Write out each record below exactly, but not the pictures.

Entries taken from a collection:
┌──
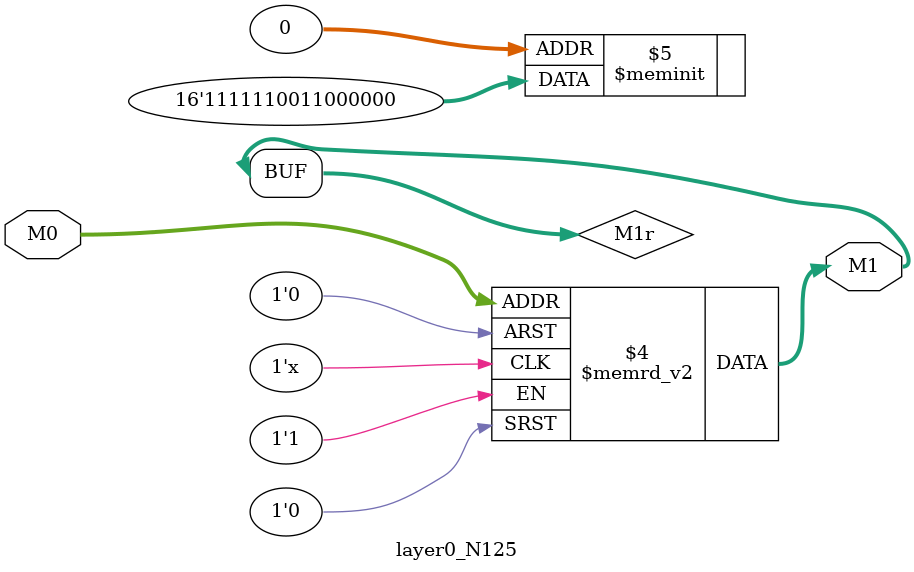
<source format=v>
module layer0_N125 ( input [2:0] M0, output [1:0] M1 );

	(*rom_style = "distributed" *) reg [1:0] M1r;
	assign M1 = M1r;
	always @ (M0) begin
		case (M0)
			3'b000: M1r = 2'b00;
			3'b100: M1r = 2'b00;
			3'b010: M1r = 2'b00;
			3'b110: M1r = 2'b11;
			3'b001: M1r = 2'b00;
			3'b101: M1r = 2'b11;
			3'b011: M1r = 2'b11;
			3'b111: M1r = 2'b11;

		endcase
	end
endmodule

</source>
└──
Output for this task:
<source format=v>
module layer0_N125 ( input [2:0] M0, output [1:0] M1 );

	(*rom_style = "distributed" *) reg [1:0] M1r;
	assign M1 = M1r;
	always @ (M0) begin
		case (M0)
			3'b000: M1r = 2'b00;
			3'b100: M1r = 2'b00;
			3'b010: M1r = 2'b00;
			3'b110: M1r = 2'b11;
			3'b001: M1r = 2'b00;
			3'b101: M1r = 2'b11;
			3'b011: M1r = 2'b11;
			3'b111: M1r = 2'b11;

		endcase
	end
endmodule

</source>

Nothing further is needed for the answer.